■ **TASK REQUIREMENTS**
1. List every Python file name (ending in .py) in the repository overview below.
2. Edit the repository overview from "Our key contributions" to "highest overall accuracy.", changing "Gammatone" to "Gammachirp" wherever it occurs.

■ **DOCUMENT SECTION**
==================================================

Enhancing 1-Second SELD Performance with Filter Bank Analysis and SCConv Integration in CST-Former

Introduction

This repository contains the code and resources for our paper:

"Enhancing 1-Second SELD Performance with Filter Bank Analysis and SCConv Integration in CST-Former"

In this work, we address the limitations of current Sound Event Localization and Detection (SELD) systems in handling short time segments (specifically 1-second windows). This is crucial for real-world applications requiring low-latency and fine temporal resolution. We establish a new baseline for SELD performance on 1-second segments.

Our key contributions are:

Establishing SELD performance on 1-second segments: Providing a new benchmark for short-segment analysis in SELD tasks.
Comparative analysis of filter banks: Systematically comparing Bark, Mel, and Gammatone filter banks for audio feature extraction, demonstrating that Gammatone filters achieve the highest overall accuracy.
Integration of SCConv modules into CST-Former: Replacing convolutional components in the CST block with the SCConv module, yielding measurable F-score gains and enhancing spatial and channel feature representation. The figure shows the model architecture.

Code Outline

The repository is organized as follows:

cls_dataset/:
- cls_dataset.py: PyTorch Dataset implementation for training procedure, aims to accelerate the trainning process.
models/: source code for different models.
- architecture/: source code for CST-former and SCConv CST former
- baseline_model.py: source code for SELDnet
- conformer.py:source code for Conv-Conformer
parameters.py script consists of all the training, model, and feature configurations. One can add new configurations for feature extracion and model architecture. If a user wants to change some parameters or use a new configuration, they have to create a sub-task with unique id here. Check code for examples.

==================================================

■ **GIVEN DATA**
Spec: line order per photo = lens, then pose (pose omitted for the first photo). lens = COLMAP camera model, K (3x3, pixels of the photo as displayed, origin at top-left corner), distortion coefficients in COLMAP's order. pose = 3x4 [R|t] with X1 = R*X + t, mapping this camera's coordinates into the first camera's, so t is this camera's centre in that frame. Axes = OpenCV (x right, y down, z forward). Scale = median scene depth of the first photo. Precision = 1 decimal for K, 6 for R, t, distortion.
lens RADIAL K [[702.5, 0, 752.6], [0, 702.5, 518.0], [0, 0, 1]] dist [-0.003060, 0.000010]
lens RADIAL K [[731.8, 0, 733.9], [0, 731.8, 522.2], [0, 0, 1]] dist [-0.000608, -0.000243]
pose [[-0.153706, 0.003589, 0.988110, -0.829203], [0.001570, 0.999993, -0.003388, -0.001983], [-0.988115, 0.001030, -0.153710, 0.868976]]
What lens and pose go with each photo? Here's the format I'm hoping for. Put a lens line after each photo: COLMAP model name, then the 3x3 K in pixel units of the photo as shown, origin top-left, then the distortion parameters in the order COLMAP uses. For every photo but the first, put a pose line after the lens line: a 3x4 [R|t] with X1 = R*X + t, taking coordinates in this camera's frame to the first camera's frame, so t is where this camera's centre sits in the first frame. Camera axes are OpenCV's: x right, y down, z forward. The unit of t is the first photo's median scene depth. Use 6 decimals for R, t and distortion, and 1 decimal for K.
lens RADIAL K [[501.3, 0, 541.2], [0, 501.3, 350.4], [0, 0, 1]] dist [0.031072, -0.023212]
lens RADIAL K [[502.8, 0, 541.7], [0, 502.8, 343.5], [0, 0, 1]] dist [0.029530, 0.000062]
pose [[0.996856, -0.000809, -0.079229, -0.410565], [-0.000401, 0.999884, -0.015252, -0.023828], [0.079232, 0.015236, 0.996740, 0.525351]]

==================================================

■ **ANSWERS TO THE PROBLEMS**
1. cls_dataset.py, baseline_model.py, conformer.py, parameters.py

2.
Our key contributions are:

Establishing SELD performance on 1-second segments: Providing a new benchmark for short-segment analysis in SELD tasks.
Comparative analysis of filter banks: Systematically comparing Bark, Mel, and Gammachirp filter banks for audio feature extraction, demonstrating that Gammachirp filters achieve the highest overall accuracy.